═════ Text segment ═════

The Monochrome SetSpaces Everywhere
Tapete

- I’m ashamed to admit I’d never even heard of post-punk band The Monochrome Set before I picked up this release, so I spent all of last Thursday catching up on over thirty years of their recorded albums. Critically acclaimed and massively influential, evidence of the band’s legacy can be heard across the history of British alternative music from Pulp to The Smiths, but somehow The Monochrome Set themselves have managed to avoid almost any kind of lasting fame or notoriety, even amongst fans of their genre. So I found myself hoping that this album would be the one to turn their luck around, and introduce them to a new generation of hungry music lovers. Sadly, I was quickly disappointed.

═════ Given records ═════

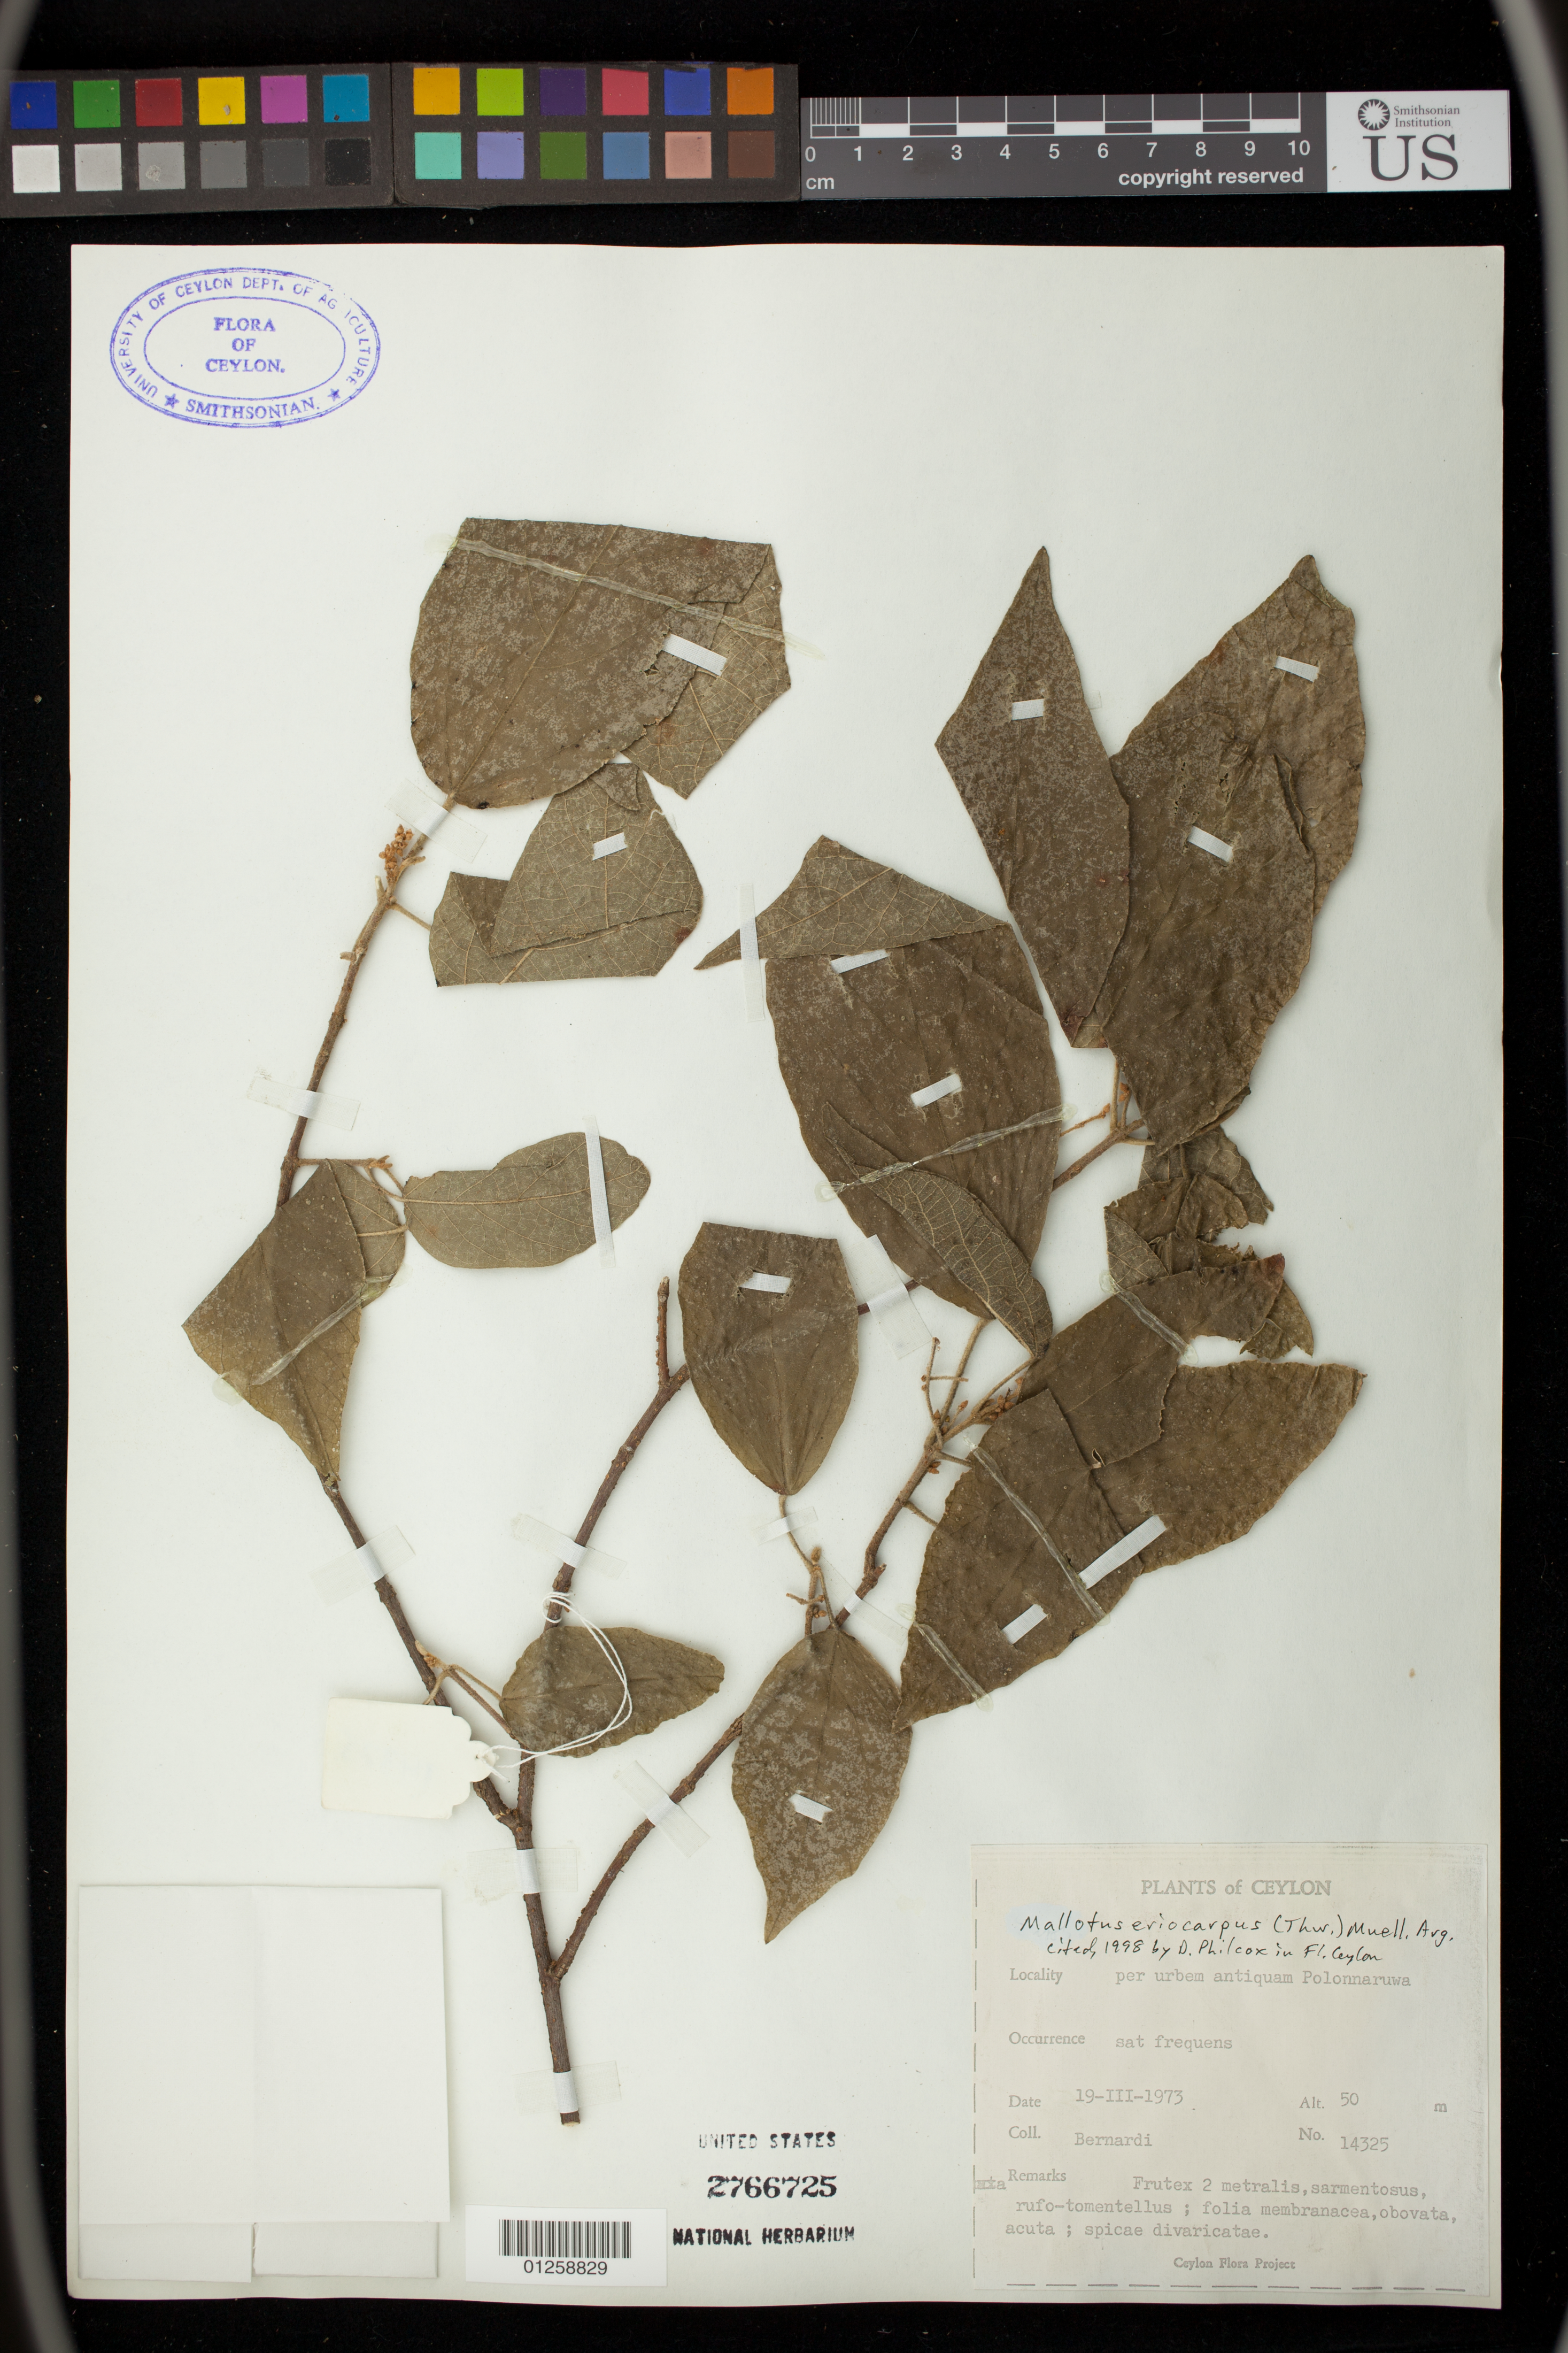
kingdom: Plantae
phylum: Tracheophyta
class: Magnoliopsida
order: Malpighiales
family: Euphorbiaceae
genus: Mallotus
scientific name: Mallotus eriocarpus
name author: (Thwaites) Müll. Arg.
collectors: Bernardi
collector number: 14325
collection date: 1973-03-19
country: Sri Lanka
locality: per urbem antiquam Polonnaruwa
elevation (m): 50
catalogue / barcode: US 2766725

═════

**Given exercise 1:**
Please transcribe the album review from "- I’m ashamed" to "was quickly disappointed.".
**Given exercise 2:**
Name every band mentioned in the album review.
**Given exercise 3:**
Write the next part of the album review, starting after its final sentence.

**Exercise output 1:**
- I’m ashamed to admit I’d never even heard of post-punk band The Monochrome Set before I picked up this release, so I spent all of last Thursday catching up on over thirty years of their recorded albums. Critically acclaimed and massively influential, evidence of the band’s legacy can be heard across the history of British alternative music from Pulp to The Smiths, but somehow The Monochrome Set themselves have managed to avoid almost any kind of lasting fame or notoriety, even amongst fans of their genre. So I found myself hoping that this album would be the one to turn their luck around, and introduce them to a new generation of hungry music lovers. Sadly, I was quickly disappointed.

**Exercise output 2:**
The Monochrome Set, Pulp, The Smiths

**Exercise output 3:**
This is one of the most well-composed, quirky, and intelligent releases to come out so far this year. It represents a noticeable refinement in style compared to their last album, 2013’s Super Plastic City, and boasts a layered sound reminiscent of a combination of '60’s rock, '70’s punk, and 90’s britpop. It’s a very meta sort of album, engaging with the history of pop music in subtle ways to add emotional weight to a series of twee, satirical narratives about life in modern Britain, shown most vibrantly in seventh track The Z-Train: where a driving, bluesy bassline and horror show guitar riffs back the singer’s observations of the people on his train.

However, it’s also an album that I struggled to relate to. The majority of its musical and cultural references end at around the 1970s, and even the sound of the music is dated. This poses a problem for the band. People of a demographic old enough to appreciate The Monochrome Set will have already formed an opinion on them, and Spaces Everywhere isn’t different enough from their old material to change their minds one way or the other. The heavy reliance on nostalgia for a period that ended before a lot of us were born makes it difficult to imagine younger fans will listen to it either.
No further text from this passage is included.